On why he felt Washington was the right place for him: “While I was doing my college recruiting process and I was taking my visits to schools, when I got to TCU, when I got around everybody and in the middle of it, I just kind of felt a sense of this is a place that I can feel at home with, I connect to these people.
“When me and my family traveled to Washington to do my medical and we were around the stadium and the field and the owners and everything, I got the same kind of feeling. These people are good people that I can connect to and can call this place home. That’s why I felt like this was a really good fit for me. Not only, do I feel comfortable with it but also the things that they’re doing now with the prospects they’re bringing in and the talent that they have coming up, this team is going to be very, very good in a short amount of time. They’re going to be somebody that other teams are going to have to deal with. I knew that I wanted to be a part of that and be involved in that kind of team, that kind of organization that’s on the rise.”
On the health of his left shoulder: “I was never 100 percent healthy during the season. The closest I got was my last start in the (NCAA Regional). I was maybe about 85 percent there. My shoulder was completely healthy but my body wasn’t the way I usually am. As I’ve gone through the summer and got to the end of the summer I’m back to my normal form of a year ago.
“I just didn’t have enough time to get my arm strength and get my body back from sitting out. I didn’t have enough time before the draft. I ran out of weeks and we ran out of games to play when we lost our regional but I was close. I was sound and healthy with my shoulder and everything but I just wasn’t 100 percent on the field with everything that goes along with pitching — my command and sharpness and everything like that. I just needed a little bit more time. Now that I’ve been able to throw all summer, I’ve been able to get it back.
On why he didn’t consider pitching in the Cape Cod Baseball League or another organized summer league to prove his health: “I knew the best thing for me was to be home and to work out at Tomball Sports Medicine center.

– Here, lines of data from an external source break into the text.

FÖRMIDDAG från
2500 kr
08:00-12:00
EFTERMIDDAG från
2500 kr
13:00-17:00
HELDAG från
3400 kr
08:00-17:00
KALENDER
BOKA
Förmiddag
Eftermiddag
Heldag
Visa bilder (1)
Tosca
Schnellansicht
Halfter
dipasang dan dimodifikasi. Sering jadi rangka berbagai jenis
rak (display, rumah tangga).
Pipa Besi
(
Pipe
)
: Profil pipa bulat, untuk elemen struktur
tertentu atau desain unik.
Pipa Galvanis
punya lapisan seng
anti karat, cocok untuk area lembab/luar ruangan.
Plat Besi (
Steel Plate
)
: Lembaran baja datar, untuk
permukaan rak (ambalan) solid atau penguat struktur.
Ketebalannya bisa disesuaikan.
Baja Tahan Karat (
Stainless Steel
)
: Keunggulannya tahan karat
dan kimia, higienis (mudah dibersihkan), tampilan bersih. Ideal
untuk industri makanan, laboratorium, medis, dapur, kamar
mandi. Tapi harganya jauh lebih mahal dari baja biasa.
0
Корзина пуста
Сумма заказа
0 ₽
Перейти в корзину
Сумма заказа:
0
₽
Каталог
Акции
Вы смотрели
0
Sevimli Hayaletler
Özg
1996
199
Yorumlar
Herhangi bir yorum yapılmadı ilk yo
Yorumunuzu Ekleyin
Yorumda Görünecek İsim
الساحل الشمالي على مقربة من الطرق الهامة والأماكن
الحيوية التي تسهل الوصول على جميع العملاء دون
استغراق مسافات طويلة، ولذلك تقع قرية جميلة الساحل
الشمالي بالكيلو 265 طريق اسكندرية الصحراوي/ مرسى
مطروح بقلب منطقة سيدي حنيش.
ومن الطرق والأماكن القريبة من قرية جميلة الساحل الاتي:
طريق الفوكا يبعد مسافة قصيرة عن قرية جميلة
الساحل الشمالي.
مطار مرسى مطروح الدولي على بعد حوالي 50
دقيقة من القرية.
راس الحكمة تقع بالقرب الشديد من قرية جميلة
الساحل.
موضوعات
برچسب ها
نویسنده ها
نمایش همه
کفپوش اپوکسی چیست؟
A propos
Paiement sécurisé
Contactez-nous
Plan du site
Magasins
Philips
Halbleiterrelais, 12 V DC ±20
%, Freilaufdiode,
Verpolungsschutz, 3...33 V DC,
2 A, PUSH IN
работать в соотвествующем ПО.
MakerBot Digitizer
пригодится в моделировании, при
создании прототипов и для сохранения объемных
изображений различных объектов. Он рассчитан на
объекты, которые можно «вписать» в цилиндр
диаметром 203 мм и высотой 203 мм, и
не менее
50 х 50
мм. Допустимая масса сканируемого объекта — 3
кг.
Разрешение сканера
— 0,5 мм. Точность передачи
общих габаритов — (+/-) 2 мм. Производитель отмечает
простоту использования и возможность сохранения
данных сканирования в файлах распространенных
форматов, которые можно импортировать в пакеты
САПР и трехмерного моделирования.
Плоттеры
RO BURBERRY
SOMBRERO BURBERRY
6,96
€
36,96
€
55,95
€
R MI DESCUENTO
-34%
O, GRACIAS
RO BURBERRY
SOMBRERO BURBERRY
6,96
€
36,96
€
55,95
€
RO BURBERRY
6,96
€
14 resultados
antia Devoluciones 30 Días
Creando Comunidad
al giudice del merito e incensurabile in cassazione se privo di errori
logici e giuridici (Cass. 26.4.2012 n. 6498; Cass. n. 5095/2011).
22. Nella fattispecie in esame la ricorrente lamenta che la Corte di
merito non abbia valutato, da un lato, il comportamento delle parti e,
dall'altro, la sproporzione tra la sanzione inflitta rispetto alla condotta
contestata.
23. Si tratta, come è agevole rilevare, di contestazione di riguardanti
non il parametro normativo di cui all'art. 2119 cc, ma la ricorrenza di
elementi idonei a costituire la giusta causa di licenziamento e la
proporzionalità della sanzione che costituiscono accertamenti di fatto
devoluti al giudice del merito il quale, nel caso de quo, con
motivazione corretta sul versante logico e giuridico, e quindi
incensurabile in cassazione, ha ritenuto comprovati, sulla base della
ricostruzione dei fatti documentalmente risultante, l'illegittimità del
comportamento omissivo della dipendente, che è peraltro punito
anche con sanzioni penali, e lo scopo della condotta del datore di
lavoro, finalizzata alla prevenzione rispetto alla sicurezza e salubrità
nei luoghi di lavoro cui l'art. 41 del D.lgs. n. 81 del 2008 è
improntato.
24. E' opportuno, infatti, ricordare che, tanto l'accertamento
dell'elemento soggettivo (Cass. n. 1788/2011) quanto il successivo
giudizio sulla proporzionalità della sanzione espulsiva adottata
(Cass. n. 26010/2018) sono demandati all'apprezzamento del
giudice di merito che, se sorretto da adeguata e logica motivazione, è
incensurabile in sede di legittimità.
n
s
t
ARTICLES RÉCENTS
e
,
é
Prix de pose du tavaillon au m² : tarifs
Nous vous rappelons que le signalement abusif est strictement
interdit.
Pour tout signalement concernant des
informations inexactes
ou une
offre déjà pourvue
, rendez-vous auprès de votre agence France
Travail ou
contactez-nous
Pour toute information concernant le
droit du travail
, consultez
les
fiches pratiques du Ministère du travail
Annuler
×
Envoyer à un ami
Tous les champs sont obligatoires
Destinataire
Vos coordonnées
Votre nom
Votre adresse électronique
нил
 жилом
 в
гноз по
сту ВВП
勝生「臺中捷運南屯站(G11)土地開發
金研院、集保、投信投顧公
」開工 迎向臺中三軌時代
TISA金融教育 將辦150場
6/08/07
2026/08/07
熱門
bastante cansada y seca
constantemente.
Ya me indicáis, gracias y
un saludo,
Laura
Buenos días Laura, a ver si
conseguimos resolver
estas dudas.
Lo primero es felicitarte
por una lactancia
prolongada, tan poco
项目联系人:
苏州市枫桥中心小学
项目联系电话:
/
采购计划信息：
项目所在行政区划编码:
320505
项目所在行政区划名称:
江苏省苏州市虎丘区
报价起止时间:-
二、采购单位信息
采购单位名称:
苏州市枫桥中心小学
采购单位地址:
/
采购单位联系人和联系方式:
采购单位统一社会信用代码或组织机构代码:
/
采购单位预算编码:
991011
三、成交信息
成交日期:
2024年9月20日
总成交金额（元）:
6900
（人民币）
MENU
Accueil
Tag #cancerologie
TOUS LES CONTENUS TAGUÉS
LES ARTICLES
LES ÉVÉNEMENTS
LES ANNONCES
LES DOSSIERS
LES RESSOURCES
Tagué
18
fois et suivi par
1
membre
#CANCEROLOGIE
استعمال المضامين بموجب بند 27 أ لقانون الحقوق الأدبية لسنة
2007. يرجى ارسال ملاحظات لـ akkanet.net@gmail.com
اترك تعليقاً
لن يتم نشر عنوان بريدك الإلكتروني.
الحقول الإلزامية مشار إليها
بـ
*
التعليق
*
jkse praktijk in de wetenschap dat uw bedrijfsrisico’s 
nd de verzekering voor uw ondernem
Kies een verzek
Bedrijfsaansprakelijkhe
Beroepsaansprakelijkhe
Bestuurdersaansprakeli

I’ve been there for the last four years and the things that I do there really help me get prepared for seasons. I was preparing myself all summer for either fall baseball with TCU or the remainder of the season with Washington. I knew that best thing for me was to go home and to work out and build strength, not only my body but my arm strength as well. That way I can be a full product at the end.”
On the importance of getting a major league deal: “I think (both we and the Nationals) agreed pretty well about it. The reason it was important to me was I know how I pitch and I know that this last season I didn’t look like myself. I knew that I would return to my form and that I would want to be there soon so that’s what we discussed about it.
“They came and saw me throw and they saw what I can do. They’ve been watching me since I was a sophomore in high school. They said that they’ve seen me as I’ve grown up, they’ve seen how I played and they know that I will be ready. It really wasn’t a big fighting point. I think we both knew going in that’s what we needed and that’s what was going to happen.”